What you are asked to do:
Print the records below verbatim, from the line with "family: Muscidae" up to and including the line with "family: Cosmopterigidae".

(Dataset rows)

────────────────

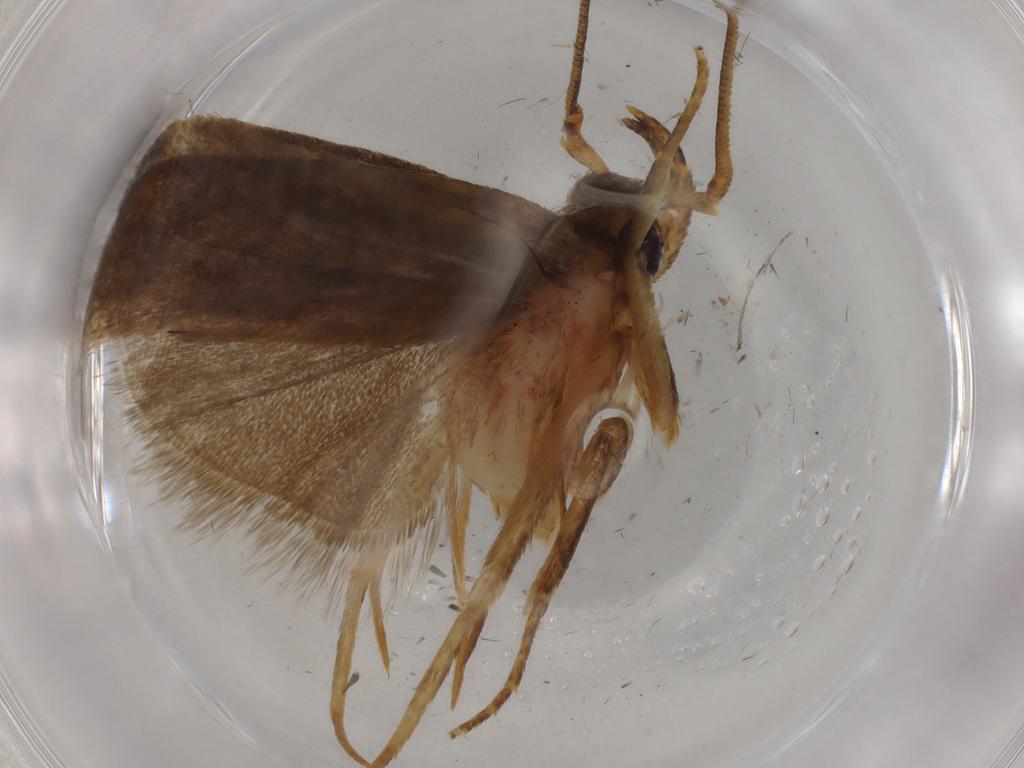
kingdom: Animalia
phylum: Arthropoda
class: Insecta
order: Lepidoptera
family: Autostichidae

────────────────

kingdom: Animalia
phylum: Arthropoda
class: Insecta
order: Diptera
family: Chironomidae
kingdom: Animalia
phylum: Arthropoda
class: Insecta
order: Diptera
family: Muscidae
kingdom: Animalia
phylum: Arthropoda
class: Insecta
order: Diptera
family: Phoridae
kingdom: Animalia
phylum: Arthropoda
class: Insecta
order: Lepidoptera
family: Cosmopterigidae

────────────────

Written response:
family: Muscidae
kingdom: Animalia
phylum: Arthropoda
class: Insecta
order: Diptera
family: Phoridae
kingdom: Animalia
phylum: Arthropoda
class: Insecta
order: Lepidoptera
family: Cosmopterigidae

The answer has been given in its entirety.